三皇子點點頭,提筆卻落不下墨,白皙的手微顫著。良久,他擱下筆,神色凄然:“我實在不知道該怎么做。”
正如論詩常言“一切景語皆情語”,作畫如是。畫中景,心中情,三皇子的悲觀讓他看不見明亮活潑之景,所作的畫亦反應他的心境。我仍是對三皇子有這份心感到欣慰,鼓勵道:“殿下,沒關系的。就這樣罷,哪天殿下放下了,再拿出來添上便是。”
三皇子凄苦地笑笑,抬眸看著遼闊的天,淡淡道:“飛飛,明天去放風箏好不好?我很久沒出去散心了。”
“三殿下!”
我正要回答,蕓華中氣十足的聲音在我背后響起。我嚇了一跳,回身瞪他,卻見他闊步上前來,手執折扇向三皇子一揖:“殿下,你要雨露均沾啊,我也一同前往!”
這下我愣了,我果然高看了蕓華的節操,竟以為他會賭氣到底。我忍不住提了一口氣道:“蕓……不,樂師先生,凡事該講點道理,你憑什么……”

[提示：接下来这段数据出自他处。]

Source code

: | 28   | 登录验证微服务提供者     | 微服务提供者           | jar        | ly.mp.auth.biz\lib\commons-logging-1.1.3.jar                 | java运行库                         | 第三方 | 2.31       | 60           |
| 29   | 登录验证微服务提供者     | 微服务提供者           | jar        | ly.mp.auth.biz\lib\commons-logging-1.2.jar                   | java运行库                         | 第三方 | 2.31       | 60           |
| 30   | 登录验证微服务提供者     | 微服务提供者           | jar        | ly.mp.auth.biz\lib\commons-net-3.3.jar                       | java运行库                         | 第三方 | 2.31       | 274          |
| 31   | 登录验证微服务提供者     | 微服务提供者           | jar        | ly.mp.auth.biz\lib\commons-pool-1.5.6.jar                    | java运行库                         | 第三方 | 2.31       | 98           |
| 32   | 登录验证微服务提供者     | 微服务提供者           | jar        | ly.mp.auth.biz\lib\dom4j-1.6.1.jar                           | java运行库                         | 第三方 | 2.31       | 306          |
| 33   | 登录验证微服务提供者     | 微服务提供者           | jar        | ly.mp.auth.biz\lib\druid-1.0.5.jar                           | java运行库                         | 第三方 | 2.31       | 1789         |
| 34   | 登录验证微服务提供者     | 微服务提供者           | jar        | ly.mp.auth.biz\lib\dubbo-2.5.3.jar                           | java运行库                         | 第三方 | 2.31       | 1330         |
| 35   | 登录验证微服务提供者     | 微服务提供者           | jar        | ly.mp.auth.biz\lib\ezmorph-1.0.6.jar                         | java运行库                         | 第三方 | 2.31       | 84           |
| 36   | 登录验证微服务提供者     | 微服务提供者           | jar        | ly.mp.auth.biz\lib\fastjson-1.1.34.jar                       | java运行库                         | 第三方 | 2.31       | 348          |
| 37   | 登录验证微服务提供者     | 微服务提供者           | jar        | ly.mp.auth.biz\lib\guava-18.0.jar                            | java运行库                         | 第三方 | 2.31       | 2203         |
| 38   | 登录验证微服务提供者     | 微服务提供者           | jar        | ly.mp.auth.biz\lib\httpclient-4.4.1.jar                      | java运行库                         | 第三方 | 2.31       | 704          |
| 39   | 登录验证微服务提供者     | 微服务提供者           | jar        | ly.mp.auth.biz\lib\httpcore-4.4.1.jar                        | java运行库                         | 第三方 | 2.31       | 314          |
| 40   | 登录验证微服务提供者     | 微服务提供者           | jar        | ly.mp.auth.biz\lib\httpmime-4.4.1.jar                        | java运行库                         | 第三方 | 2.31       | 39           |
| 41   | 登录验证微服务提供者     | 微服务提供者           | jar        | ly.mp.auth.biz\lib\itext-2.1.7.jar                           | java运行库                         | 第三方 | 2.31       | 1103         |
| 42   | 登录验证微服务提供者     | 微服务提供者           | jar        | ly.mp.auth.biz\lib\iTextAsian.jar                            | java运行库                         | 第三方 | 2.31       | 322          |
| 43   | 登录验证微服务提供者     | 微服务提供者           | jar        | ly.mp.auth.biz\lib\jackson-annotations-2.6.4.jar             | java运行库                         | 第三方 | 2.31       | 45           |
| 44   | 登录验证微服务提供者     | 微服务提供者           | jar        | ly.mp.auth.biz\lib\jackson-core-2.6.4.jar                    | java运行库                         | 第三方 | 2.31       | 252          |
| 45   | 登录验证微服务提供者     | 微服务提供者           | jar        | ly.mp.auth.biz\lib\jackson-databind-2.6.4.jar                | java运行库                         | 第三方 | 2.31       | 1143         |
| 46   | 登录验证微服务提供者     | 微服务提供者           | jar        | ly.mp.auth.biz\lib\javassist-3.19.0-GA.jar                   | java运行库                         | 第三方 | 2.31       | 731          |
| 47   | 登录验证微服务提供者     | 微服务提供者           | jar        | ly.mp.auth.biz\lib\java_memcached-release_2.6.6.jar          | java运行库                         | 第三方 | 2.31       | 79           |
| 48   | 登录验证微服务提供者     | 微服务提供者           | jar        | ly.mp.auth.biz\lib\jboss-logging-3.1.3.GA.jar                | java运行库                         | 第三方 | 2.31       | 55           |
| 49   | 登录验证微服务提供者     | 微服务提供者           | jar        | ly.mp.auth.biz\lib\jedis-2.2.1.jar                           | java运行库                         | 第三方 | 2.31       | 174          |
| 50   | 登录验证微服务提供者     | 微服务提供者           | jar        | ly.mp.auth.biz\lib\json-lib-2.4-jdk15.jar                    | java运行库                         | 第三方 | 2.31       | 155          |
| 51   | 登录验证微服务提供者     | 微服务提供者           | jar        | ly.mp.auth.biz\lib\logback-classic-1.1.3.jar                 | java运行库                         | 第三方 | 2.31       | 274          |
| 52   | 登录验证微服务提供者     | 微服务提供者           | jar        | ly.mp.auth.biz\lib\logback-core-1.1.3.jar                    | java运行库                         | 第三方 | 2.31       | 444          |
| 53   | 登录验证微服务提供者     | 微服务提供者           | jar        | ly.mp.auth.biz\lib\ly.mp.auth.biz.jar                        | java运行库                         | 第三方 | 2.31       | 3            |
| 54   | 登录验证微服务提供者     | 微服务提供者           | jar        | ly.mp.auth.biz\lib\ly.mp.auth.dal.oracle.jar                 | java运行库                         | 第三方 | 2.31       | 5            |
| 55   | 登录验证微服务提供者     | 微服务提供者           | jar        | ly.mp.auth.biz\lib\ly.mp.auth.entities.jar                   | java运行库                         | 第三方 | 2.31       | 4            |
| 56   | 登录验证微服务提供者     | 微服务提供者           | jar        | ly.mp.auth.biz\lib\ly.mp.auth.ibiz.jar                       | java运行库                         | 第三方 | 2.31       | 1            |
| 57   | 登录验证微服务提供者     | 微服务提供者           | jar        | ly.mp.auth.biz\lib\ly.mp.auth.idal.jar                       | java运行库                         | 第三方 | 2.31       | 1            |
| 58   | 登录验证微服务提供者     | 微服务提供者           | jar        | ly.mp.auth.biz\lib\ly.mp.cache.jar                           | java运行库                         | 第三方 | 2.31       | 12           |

話音未落,四周花架后轟地一聲冒出一圈樂工,嘰嘰喳喳大喊著:“我們也去!我們也去!”
我怒視蕓華。他幾個時辰前還一臉“我不聽我不聽”的高傲神情,現在拽個二五八萬,斜睨著我。我從他臉上嗅出陰謀的味道,八成這些樂工都是他安排的,不然哪有這么湊巧的事。
蕓華這是犯規!
樂工們打雷般的高呼聲此起彼伏,震落了幾朵薔薇,壞了滿園的清幽。我將憋著的氣連同對蕓華的不滿斷喝出來:“一群電燈泡跟什么跟!又不是過圣誕節!此行,不必人多!”
修煉幾百年的道行,我的怒喝還有幾分震懾效果,小鳥兒似的樂工們立即噤聲,只有一個小丫頭張大嘴巴,傻呆呆道:“電燈泡?圣誕節?”
倒是三皇子像平常一樣,溫柔的眼眸微垂,若有所思一笑:“也好,人多更熱鬧。明天全體放假,我們去野炊。”
“三殿下英明!”樂工們齊刷刷振臂高呼,只有我和蕓華怒目相視。